“Astagfirullah... Astagfirullah... Astagfirullah”.
Makkawali mencoba untuk mengatur nafas, dirinya mencoba menafsirkan bunga tidur yang Ia alami. Ditatap sekelilingnya, pasien-pasien dan keluarganya sibuk masing-masing, namun ada yang aneh di atas jeda jendela. Seekor kalong yang bergelantung di sana.

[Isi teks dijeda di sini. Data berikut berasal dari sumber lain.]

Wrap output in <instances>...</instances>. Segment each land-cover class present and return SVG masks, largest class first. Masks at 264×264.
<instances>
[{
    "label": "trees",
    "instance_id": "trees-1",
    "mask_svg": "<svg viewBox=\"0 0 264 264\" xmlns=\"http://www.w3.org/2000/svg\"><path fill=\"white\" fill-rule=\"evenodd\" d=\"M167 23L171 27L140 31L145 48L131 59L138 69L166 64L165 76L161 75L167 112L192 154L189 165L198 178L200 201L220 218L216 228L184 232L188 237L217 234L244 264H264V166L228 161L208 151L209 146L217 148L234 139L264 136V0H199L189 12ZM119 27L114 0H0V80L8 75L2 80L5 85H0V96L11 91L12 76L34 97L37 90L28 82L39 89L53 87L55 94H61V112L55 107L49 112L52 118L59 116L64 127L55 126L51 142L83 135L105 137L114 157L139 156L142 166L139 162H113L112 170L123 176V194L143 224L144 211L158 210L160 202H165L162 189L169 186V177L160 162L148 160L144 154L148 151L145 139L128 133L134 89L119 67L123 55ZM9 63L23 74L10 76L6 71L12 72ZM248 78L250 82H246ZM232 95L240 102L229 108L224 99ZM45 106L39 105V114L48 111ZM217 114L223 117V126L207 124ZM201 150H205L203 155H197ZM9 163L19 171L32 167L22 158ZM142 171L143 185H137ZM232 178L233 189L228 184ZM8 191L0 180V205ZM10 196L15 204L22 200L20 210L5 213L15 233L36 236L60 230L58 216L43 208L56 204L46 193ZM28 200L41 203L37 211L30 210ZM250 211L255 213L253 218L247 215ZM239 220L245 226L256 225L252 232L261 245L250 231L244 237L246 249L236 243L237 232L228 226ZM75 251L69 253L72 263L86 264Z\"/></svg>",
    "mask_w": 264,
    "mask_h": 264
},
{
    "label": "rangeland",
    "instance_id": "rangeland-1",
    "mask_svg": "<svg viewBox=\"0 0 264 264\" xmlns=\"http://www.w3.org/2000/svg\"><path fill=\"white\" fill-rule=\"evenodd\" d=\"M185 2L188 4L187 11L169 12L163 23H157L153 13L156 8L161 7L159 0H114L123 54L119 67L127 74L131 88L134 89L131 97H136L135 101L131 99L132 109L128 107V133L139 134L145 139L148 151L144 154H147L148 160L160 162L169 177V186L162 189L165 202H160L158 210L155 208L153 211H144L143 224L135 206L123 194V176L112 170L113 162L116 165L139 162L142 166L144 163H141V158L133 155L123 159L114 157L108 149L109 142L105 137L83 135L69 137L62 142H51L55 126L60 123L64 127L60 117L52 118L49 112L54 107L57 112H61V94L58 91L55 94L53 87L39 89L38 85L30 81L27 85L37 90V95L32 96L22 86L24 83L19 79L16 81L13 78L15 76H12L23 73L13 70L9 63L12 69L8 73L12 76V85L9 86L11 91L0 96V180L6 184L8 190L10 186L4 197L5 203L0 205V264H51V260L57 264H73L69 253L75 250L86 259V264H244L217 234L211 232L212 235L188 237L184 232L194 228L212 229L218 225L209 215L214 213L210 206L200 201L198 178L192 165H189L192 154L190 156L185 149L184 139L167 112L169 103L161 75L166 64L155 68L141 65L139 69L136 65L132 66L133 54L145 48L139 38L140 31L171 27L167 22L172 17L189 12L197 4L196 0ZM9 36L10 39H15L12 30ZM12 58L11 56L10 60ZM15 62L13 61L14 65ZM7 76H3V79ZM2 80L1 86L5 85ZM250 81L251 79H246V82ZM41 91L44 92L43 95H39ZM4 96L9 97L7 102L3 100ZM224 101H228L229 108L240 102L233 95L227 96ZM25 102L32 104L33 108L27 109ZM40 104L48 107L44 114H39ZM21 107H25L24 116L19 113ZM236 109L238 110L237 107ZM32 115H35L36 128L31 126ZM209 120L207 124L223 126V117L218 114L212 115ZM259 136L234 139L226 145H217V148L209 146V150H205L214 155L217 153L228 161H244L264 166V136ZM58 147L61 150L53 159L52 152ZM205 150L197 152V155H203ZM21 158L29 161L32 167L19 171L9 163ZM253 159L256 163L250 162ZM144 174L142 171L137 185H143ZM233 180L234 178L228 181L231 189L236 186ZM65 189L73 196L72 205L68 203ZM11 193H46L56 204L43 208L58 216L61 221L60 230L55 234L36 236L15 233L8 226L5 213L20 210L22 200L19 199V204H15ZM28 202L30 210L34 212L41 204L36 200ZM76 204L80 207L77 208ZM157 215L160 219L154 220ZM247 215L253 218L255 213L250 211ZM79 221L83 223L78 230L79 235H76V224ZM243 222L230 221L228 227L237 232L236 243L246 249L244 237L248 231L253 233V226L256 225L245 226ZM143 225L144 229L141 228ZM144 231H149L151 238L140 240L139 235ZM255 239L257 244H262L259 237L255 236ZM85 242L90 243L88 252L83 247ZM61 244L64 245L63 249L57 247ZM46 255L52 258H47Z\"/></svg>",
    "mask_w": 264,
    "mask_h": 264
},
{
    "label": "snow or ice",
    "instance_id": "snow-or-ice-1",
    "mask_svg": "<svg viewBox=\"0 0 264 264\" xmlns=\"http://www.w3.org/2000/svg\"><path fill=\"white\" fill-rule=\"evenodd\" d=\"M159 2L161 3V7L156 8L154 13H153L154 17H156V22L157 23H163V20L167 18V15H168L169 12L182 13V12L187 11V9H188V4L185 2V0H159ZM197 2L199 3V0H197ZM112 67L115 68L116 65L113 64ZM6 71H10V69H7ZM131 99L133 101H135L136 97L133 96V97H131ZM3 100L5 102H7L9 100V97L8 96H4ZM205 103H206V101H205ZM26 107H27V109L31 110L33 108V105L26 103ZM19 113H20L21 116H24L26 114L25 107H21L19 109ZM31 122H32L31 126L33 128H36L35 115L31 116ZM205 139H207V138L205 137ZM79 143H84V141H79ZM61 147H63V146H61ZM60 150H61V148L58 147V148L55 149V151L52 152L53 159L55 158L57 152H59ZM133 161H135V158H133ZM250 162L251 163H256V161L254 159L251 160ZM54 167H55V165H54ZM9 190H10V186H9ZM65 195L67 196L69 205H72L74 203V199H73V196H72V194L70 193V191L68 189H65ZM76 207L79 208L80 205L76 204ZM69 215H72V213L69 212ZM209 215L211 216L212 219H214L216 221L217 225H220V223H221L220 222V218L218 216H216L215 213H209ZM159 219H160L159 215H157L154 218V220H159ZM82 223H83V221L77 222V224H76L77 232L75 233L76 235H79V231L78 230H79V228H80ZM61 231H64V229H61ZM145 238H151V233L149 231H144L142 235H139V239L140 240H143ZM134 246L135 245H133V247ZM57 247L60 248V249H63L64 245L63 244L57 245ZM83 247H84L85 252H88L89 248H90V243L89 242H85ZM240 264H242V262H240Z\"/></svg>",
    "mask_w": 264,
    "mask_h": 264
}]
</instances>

Impus dan selangnya dicabut, hingga Makkawali meminta untuk beristirahat di rumah. Makkawali berjalan menuju rumah berpapasan dengan I Manre, salah satu dukun sakti. I Manre menatap dalam-dalam mata Makkawali, bukan hanya mata, tetapi tubuh Makkawali yang mulai dari ujung rambut hingga kaki. Lalu mengatakan kalau Makkawali baru saja bersetubuh dengan ratu kelelawar hingga dirinya merasakan sakit ketika bergerak.
Darahnya menyatu dengan darah ratu kalong, dan kemungkinan setiap bulan purnama, Makkawali akan didatangi sekumpulan kelalawar, namun tak menyerang lagi mereka hanya menghiasi dinding-dinding rumah Makkawali, sebab dirinya dianggap sebagai raja dari kelelawar itu.
Geram Makkawali mendengar pernyataan I Manre dukun sakti itu, "Ah tidak, kau berbohong!" Makkawali mendorong dukun itu dan berlari ke luar Rumah sakit.
***
Purnama Zulhijjah, Makkawali kembali menompa sanregonya di balai-balai, di bawah rumah panggungnya. Dari arah barat pekikan kelalawar terdengar sayup-sayup dan semakin lama semakin terasa dekat serta suara itu semakin jelas terdengar, Makkawali teringat kalimat yang dilontarkan dukun itu, bahwa ketika bulan purnama sekumpulan kelelawar akan datang bergantungan di rumahnya.